ABCI solves this problem by being a cloud-native platform and delivering distributed computing. Researchers and industrial users can use ABCI to run AI-powered deep learning workloads across domains now. Thanks to distributed computing, researchers can now overcome the performance limits and training DL algorithms much faster.

ABCI tackles the big data processing challenges by introducing both Apache Hadoop and Apache Spark. Apache Hadoop streamlines distributed processing of big data sets across clusters of computers. It uses the MapReduce programming model to deliver a framework for processing and storing huge data sets.

Apache Spark is an analytics engine for data processing at a large scale. Developers can use it to program clusters with fault tolerance and implicit data parallelism. Thanks to Hadoop and Spark, developers can enable their DL models to learn faster due to the high performance of both streaming and batch data and the ability to use computation and storage resources outside of ABCI as well.

For instance, ABCI has the latest generation NVIDIA GPUs and deploys the NGC container registry to provide researchers, developers, and data scientists access to GPU-accelerated software. NGC containers are optimized to work perfectly with NVIDIA GPUs, even on the cloud. 

Developers will be happy to know that ABCI optimizes both single-node and distributed deep learning frameworks with NNabla and ChainnerMN.

Great Portability

Researchers and industrial users often have to run deep learning projects across multiple platforms. The portability was a major challenge in the niche, one that ABCI successfully overcame. NGC and Singularity container engines enable users to use different platforms simultaneously. 

They can develop, test, and deploy their projects across platforms and scale up and down on demand. It’s a huge thing in the world of DL. Developers can now take their projects to a new level and efficiently and seamlessly use their in-house systems along with ABCI.

Ultra-Fast Deep Learning Speed

The success of every DL project depends on the computing speed. Not all computers or data centers can deliver the necessary performance output to meet the demands of artificial neural networks. They need access to a lot of computing power. ABCI was built to advance the social utilization of AI technologies, accelerate research and development and verification of AI technologies.

To do it, ABCI leverages unparalleled computing power. When we say unparalleled, we mean it. The latest ABCI challenge report clearly showcases that ABCI achieves the world’s fastest learning speed. If you want your DL initiative to advance at a rapid pace, ABCI will deliver to you the power you need. 
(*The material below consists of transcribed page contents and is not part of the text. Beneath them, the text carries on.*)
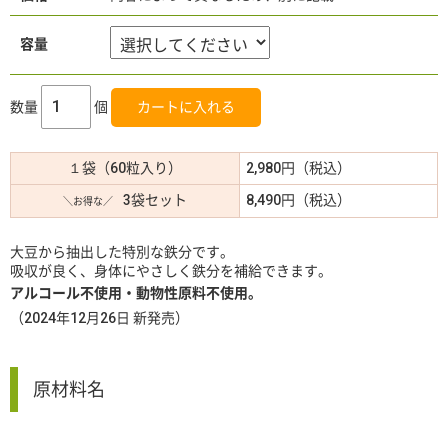
容量
数量
個
１袋（60粒入り）
2,980円（税込）
3袋セット
8,490円（税込）
＼お得な／
大豆から抽出した特別な鉄分です。
吸収が良く、身体にやさしく鉄分を補給できます。
アルコール不使用・動物性原料不使用。
（2024年12月26日 新発売）
原材料名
The research group of Sony Corporation ran the speed test with ResNet-50, a 50 layers deep convolutional neural network. ABCI managed to complete ResNet-50 learning in 3.7 minutes with 2176 GPUs processing the ImageNet image classification dataset.

A Variety of Machine Learning Libraries and Deep Learning Frameworks

Imagine having to install and set up deep learning frameworks and machine learning libraries from scratch. It is tedious work that requires experience, knowledge, and a lot of time. On top of that, both ML libraries and DL frameworks are regularly updated.

Keeping them updated makes this work even more complicated. However, it has to be completed to enable artificial neural networks to learn at the most optimal pace. 

ABCI delivers the latest ML libraries and DL frameworks to end-users, including:

  • Caffe and Caffe2
  • TensorFlow
  • Theano
  • Torch
  • PyTorch
  • CNTK
  • MXnet
  • Chainer
  • Keras
  • NVIDIA GPU Cloud (NGC)

It turns out that ABCI plays a vital role in the global Deep Learning initiative. Researchers and industry users now have access to cutting-edge supercomputers that can meet even the highest requirements of deep learning projects of any scale. The ultra-fast computing speeds, distributed computing, variety of development tools, and abundance of ML libraries and DL frameworks make ABCI an MVP in the DL game.